O złożeniu przez KO zawiadomienia do prokuratury poinformowali w środę na konferencji prasowej w Sejmie posłowie: Marcin Kierwiński i Krzysztof Piątkowski.
Kierwiński ocenił, że gdy wszyscy mówili, że trzeba szykować się na trzecia falę pandemii i że będą nowe odmiany wirusa, może znacznie bardziej agresywne, "rząd znowu zaspał".
Niefrasobliwość rządu
I ta niefrasobliwość rządu, ten brak przewidywania, ten chaos i bałagan, to jest coś z czego trzeba wyciągać wnioski, aby nigdy więcej się to nie powtórzyło - powiedział poseł KO.
Aby - dodał - "urzędnicy rządowi wiedzieli, że polski podatnik płaci im za myślenie i działanie, a nie tylko za PR i pic". - Dlatego zdecydowaliśmy się z panem posłem Krzysztofem Piątkowskim, aby wniosek dotyczący wyciągania lekcji z tego, co zdarzyło się kilka miesięcy temu złożyć - podkreślił Kierwiński.
Składamy ten wniosek nie, żeby kogokolwiek rozliczać, bo czas na rozliczenia tego, co zrobił rząd PiS przyjdzie później. Składamy go, żeby dać jasny sygnał, że nie będzie zgody na zaniechania i PR. Musi być realna walka z pandemią. Tego Polacy mają prawo oczekiwać od własnego rządu, od własnego premiera i od ministra zdrowia - mówił Kierwiński.
Brytyjski wariant
Poseł Piątkowski podkreślił, że w grudniu ubiegłego roku premier Wielkiej Brytanii Boris Jahnson ogłosił informację o nowym bardzo poważnym zagrożeniu, jakim jest nierozpoznana wcześniej odmiana koronawirusa. - I większość krajów europejskich wówczas zareagowała natychmiast, zamknęła swoje granice, zlikwidowała połączenia lotnicze z Wielką Brytania i wprowadziła obowiązkowe badania. Tak postąpiła większość krajów europejskich, tylko nie polski rząd - zaznaczył poseł KO.
Podkreślił, że "rząd Zjednoczonej Prawicy postanowił czekać całe sześć dni na reakcję. I dopiero po sześciu dniach zakazał lotów". - Do tego czasu zdążyło przylecieć do kraju wielu Polaków z wydatną pomocą narodowego przewoźnika. Minister Niedzielski podjął decyzję, aby te osoby, które przybywały do Polski nie poddać obowiązkowym badaniom i też nie objął ich obowiązkową kwarantanną. Więc zaprosił tego groźnego wirusa do Polski - ocenił Piątkowski.
Wniosek do prokuratury
I właśnie dlatego - dodał - złożymy w najbliższym czasie ten wniosek do prokuratury o popełnieniu przestępstwa. - Mamy nadzieję, że to nauczy odpowiedzialności funkcjonariuszy publicznych - podkreślił poseł KO.
Wiceszef sejmowej komisji zdrowia Bolesław Piecha (PiS) podkreślił w rozmowie z PAP, że jasnym jest, że część tego wirusa pewnie przetransportowano z Wysp Brytyjskich polskimi samolotami. - Ale zdecydowana większość przyszła do nas całkiem innymi drogami - ocenił.
Według niego, każdy ma prawo złożyć doniesieni do prokuratury. - Ale udowodnienie tego będzie wyjątkowo trudne, a wręcz niemożliwe, bo jest oparte na fake newsach i na jakimś tam kreatywnym myśleniu tych, którzy się na sprawach rozwoju epidemii nie znają - podkreślił Piecha.

### FRAGMENTY MATERIAŁU

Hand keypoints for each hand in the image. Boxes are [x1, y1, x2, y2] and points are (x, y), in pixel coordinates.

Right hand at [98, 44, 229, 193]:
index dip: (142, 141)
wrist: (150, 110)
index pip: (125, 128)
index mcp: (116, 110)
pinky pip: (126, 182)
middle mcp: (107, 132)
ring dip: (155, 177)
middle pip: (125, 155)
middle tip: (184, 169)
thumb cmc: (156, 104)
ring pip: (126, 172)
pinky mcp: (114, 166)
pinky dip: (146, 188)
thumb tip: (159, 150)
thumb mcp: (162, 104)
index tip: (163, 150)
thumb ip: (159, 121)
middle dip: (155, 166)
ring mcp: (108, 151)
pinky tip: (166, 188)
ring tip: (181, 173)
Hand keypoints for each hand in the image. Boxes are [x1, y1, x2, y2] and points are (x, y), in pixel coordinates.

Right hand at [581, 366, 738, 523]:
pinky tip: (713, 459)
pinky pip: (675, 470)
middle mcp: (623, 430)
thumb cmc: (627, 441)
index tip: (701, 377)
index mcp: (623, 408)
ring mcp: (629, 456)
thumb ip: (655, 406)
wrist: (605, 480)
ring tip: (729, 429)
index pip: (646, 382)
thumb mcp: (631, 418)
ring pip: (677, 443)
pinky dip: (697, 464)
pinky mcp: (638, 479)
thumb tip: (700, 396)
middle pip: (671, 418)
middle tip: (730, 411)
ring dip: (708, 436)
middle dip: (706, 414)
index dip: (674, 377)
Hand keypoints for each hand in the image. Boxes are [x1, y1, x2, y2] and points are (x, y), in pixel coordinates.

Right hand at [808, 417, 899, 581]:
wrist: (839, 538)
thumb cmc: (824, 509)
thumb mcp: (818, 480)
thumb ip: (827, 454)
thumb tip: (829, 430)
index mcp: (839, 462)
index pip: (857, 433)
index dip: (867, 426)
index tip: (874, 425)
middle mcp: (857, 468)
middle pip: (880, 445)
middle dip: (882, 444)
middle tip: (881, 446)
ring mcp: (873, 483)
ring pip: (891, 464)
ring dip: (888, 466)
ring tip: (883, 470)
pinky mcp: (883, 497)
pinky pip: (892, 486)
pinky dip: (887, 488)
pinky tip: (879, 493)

### POLECENIE
Przepisz fragment artykułu o zawiadomieniu KO do prokuratury od słów "Kierwiński ocenił, że" do słów "- podkreślił Kierwiński." włącznie, zamieniając "Kierwiński" na "Marcin Kierwiński". Materiał pochodzi z innego źródła niż tekst.

### POLE ODPOWIEDZI
Marcin Kierwiński ocenił, że gdy wszyscy mówili, że trzeba szykować się na trzecia falę pandemii i że będą nowe odmiany wirusa, może znacznie bardziej agresywne, "rząd znowu zaspał".
Niefrasobliwość rządu
I ta niefrasobliwość rządu, ten brak przewidywania, ten chaos i bałagan, to jest coś z czego trzeba wyciągać wnioski, aby nigdy więcej się to nie powtórzyło - powiedział poseł KO.
Aby - dodał - "urzędnicy rządowi wiedzieli, że polski podatnik płaci im za myślenie i działanie, a nie tylko za PR i pic". - Dlatego zdecydowaliśmy się z panem posłem Krzysztofem Piątkowskim, aby wniosek dotyczący wyciągania lekcji z tego, co zdarzyło się kilka miesięcy temu złożyć - podkreślił Marcin Kierwiński.